Известия голландского резидента де-Биэ. С. 321
С.-Петербург, 3 июня 1718 года, (пол. 24 июня). На днях началась публичная продажа имущества кн. В. Долгорукого, после чего будет продано имущество его брата и Лопухина. Мне, говорили что ген.-лейт. князь Долгорукий был дважды пытан и что признания его так поразили Царя, что Его Величество задался мыслью, не лучше ли положить конец всем допросам и дальнейшим разысканиям всей этой нити замыслов и интриг, тем более, что теперь узнано, что генерал князь Долгорукий в гвардейском полку, бывшем под его командою, посеял весьма тревожные и опасные чувства. Несколько солдат уже было арестовано, и поистине, ничего не надо опасаться столько, как возмущения в этом войске, имеющем среди себя множество дворян и пример которого может иметь гибельное влияние на другие полки. Полагают, что это было причиною тайного отправления в ссылку вышеупомянутых трёх лиц. Иначе, я убеждён, что воспользовались бы публичным их наказанием для подачи примера строгости.

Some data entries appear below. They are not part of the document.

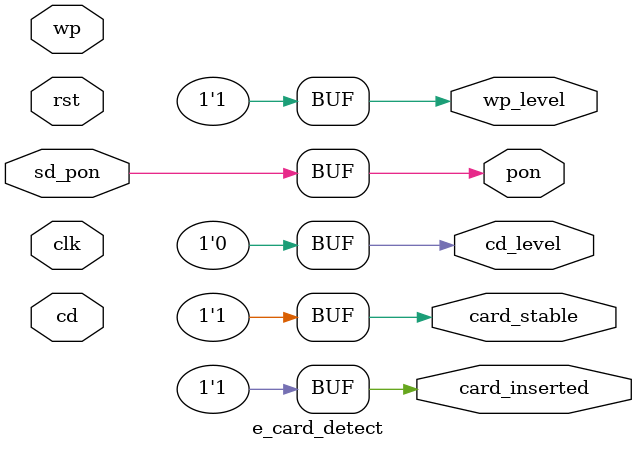
<source format=v>
`timescale 1ns/1ns

module e_card_detect(
										rst,
										clk,
										
										sd_pon,            
										wp_level,              
										cd_level,             
										card_stable,           
										card_inserted,              
										                  
										cd,               
										wp,               
										pon             
									);

	input		rst;
 	input		clk;

	input		sd_pon;            
	output	    wp_level;              
	output	    cd_level;             
	output	    card_stable;           
	output	    card_inserted;              

	input		cd;               
	input		wp;               
	output	    pon;   
     
	
	assign	pon				    = sd_pon;	
	assign	cd_level			= 1'b0;
	assign	wp_level			= 1'b1;	
	assign	card_stable		    = 1'b1;
	assign  card_inserted       = 1'b1;

  
endmodule
</source>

Известия голландского резидента де-Биэ. С. 322
Василия Долгорукого отправили в Петропавловскую крепость, а потом сослали в Соликамск.
Костомаров Н.И. (1). С. 835
А был ли заговор?
Тут самое время изследовать вопрос о том, в самом ли деле так серьёзен был тот заговор, как это казалось Петру, а особенно тем, кто подвигал его на неустанный розыск, новые допросы, новые пытки и привлечение к делу всё новых и новых лиц.
Погодин М.П. (1). С.441
Нет сомнения, что со стороны Алексея государству грозила страшная опасность. За несколько лет до катастрофы царевича Джон Перри писал: «В случае преждевременной кончины царя, всё созданное им с большим трудом рушилось бы непременно. Нрав царевича совершенно противоположен нраву царя; он склонен к суеверию и ханжеству, и нетрудно будет уговорить его к восстановлению прежнего и к уничтожению всего того, что было начато отцом» и т.д. Де Лави писал весной 1717 года: «Крюйст сообщил мне, что если Бог отзовёт царя из здешнего мира, то можно опасаться, что его преемник вместе с дворянством покинет этот город, чтобы возвратиться в Москву, и что Петербург опустеет, и что если не будут следовать предначертаниям ныне царствующего государя, то дела примут совершенно иной оборот и придут в прежнее состояние». В апреле 1717 года де Лави писал: «Духовенство, дворянство и купечество много роптали по поводу отсутствия царевича; меня даже уверяли, что знатнейшие лица снабдили его деньгами и обещали служить его интересам» и проч.
Упоминая о намерении царя назначить своего второго сына преемником, де Лави замечает: «Едва ли кто захочет участвовать в выполнении последней воли царя и поддержать великого князя Петра Петровича против наследника-цесаревича, который, имея значительную партию в пределах империи, будет, конечно, поддержан своим зятем, императором, о чём можно заключить по настоящему его образу действий».
Иностранные дипломаты – де Лави, Плейер, Вебер, де Би и другие – в это время постоянно говорят о страшных опасностях, окружавших царя на каждом шагу, о существующем намерении убить его, о политических заговорах и т.д. Поэтому де Лави находит, между прочим, чрезвычайную строгость царя совершенно целесообразной и необходимой. Он пишет в начале 1718 года: «Царь должен быть весьма доволен успехом своего министра г. Толстого, ибо, если бы он не привёз беглеца этому государю предстояла бы большая опасность. Отсутствие наследника возбуждало надежды недовольных и дало им смелость составить заговор против своего монарха – это 29-й заговор, открытый со времени его вступления на престол. К счастью, о нём узнали вовремя» и проч.
Также и ганноверский резидент Вебер постоянно говорит о «заговоре» и о покушениях на жизнь Петра. Он пишет, между прочим: «Приезд царевича из Италии в Россию подал многим мысль, что вспыхнет мятеж». Из замечаний Вебера видно, с каким напряженным вниманием следили все за этими событиями. Датскому резиденту Вестфалю было вменено в обязанность от его правительства обращать особенное внимание на всё относящееся к царевичу и при случае заступиться за него. Впрочем, и Вебер, равно как и де Лави, сочувствует скорее Петру, нежели Алексею, сожалея о том, что все старания царя так мало находят поддержки в народе и что у царя почти вовсе нет сотрудников, на которых он мог бы вполне положиться. Вебер ожидал страшного кризиса. Он пишет: «В этом государстве когда-нибудь всё кончится ужасной катастрофой: вздохи многих миллионов душ против царя подымаются к небесам; тлеющая искра повсеместного озлобления нуждается лишь в том, чтобы раздул ветер и чтобы нашёлся предводитель».